O Programa Nacional de Direitos Humanos (PNDH)
- A)propõe a manutenção do modelo de polícia municipal e estadual existente e o controle na publicação de dados sobre violência e criminalidade.
Errada, porque o PNDH não defende apenas a manutenção do modelo policial existente nem o controle de divulgação de dados como regra geral; ele estimula transparência, reforma institucional e participação social.
- B)propõe as penas privativas de liberdade como primeira alternativa, priorizando o encarceramento em detrimento dos mecanismos propostos pela justiça restaurativa.
Errada, porque o programa não prioriza o encarceramento como primeira resposta, ao contrário, valoriza medidas alternativas, justiça restaurativa e políticas de prevenção.
- C)preconiza a existência de um modelo único e preestabelecido de desenvolvimento medido pela variação anual do produto interno bruto, cujo crescimento é suficiente para causar, automaticamente, melhoria do bem estar para todas as camadas sociais.
Errada, porque o PNDH não adota uma visão única de desenvolvimento baseada só no PIB; ele liga desenvolvimento à inclusão social, dignidade e redução de desigualdades.
- D)estabelece como diretrizes a interação democrática entre Estado e sociedade civil como instrumento de fortalecimento da democracia participativa e o fortalecimento dos direitos humanos como instrumento transversal das políticas públicas e de interação democrática.
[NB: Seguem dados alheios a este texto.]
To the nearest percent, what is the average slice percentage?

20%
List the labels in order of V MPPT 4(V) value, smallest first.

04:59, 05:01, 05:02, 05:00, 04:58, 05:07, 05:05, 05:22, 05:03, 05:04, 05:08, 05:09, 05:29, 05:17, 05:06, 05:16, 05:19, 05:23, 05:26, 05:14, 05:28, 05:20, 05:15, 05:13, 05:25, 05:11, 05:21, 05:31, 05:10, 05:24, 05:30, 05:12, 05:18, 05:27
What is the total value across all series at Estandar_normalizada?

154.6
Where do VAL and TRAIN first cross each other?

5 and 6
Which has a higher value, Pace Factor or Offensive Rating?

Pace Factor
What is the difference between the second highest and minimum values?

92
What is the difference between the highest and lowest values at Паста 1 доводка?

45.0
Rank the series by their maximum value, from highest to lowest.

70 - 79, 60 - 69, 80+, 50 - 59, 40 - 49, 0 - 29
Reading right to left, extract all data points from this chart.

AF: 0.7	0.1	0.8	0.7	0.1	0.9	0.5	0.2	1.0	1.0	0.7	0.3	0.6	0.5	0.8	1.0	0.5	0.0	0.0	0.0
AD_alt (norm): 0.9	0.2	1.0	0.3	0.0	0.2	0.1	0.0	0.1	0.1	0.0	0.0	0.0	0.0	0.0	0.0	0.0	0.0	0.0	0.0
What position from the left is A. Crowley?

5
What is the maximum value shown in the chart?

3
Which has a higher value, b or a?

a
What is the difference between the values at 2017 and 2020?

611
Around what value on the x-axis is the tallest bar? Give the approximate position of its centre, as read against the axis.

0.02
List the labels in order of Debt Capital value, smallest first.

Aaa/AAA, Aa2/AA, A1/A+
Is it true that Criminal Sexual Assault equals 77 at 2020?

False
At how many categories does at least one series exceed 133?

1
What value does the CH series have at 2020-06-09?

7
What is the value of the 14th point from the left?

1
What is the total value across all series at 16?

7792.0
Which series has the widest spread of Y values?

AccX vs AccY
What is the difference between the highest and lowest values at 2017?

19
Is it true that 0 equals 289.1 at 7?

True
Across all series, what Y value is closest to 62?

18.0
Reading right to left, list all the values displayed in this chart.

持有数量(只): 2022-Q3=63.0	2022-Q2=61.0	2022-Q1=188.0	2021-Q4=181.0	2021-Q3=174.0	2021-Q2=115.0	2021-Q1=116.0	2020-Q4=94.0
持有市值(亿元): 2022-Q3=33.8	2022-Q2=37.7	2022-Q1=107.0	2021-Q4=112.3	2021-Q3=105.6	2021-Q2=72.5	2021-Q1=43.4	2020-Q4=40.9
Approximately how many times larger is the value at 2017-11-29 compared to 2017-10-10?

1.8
Certa, porque expressa a participação democrática entre Estado e sociedade civil e trata os direitos humanos como eixo transversal das políticas públicas, exatamente a lógica do PNDH.
Gabarito: D
O Programa Nacional de Direitos Humanos (PNDH), especialmente em suas versões mais recentes, funciona como um grande mapa de diretrizes para o Estado brasileiro. A ideia não é só “proteger direitos no papel”, mas fazer com que eles entrem de verdade nas políticas públicas, em áreas como segurança, educação, saúde, justiça e participação social. Ele segue a lógica do art. 3º da Constituição, que aponta objetivos como construir uma sociedade livre, justa e solidária e promover o bem de todos. O ponto central do PNDH é tratar direitos humanos como algo transversal: não ficam presos a um ministério ou a um setor isolado. Por isso, o programa valoriza a interação democrática entre Estado e sociedade civil, com participação social, diálogo e controle democrático. Em outras palavras, o Estado não decide tudo sozinho com cara de “eu me viro”; ele abre espaço para a sociedade participar da formulação e do acompanhamento das políticas. A alternativa D está correta porque descreve exatamente essa lógica do PNDH: fortalecimento da democracia participativa e dos direitos humanos como eixo transversal das políticas públicas. Isso combina com a estrutura do programa, que busca integrar ações estatais com participação social e promoção contínua da dignidade da pessoa humana, fundamento da República no art. 1º, III, da Constituição. As demais alternativas trocam o conteúdo do PNDH por ideias opostas ao seu espírito. O programa não defende encarceramento como solução principal, não sustenta manutenção acrítica do modelo de segurança pública nem propõe um desenvolvimento econômico automático como se PIB resolvesse tudo sozinho. O foco do PNDH é justamente o contrário: participação, integração de políticas e promoção ampla dos direitos humanos.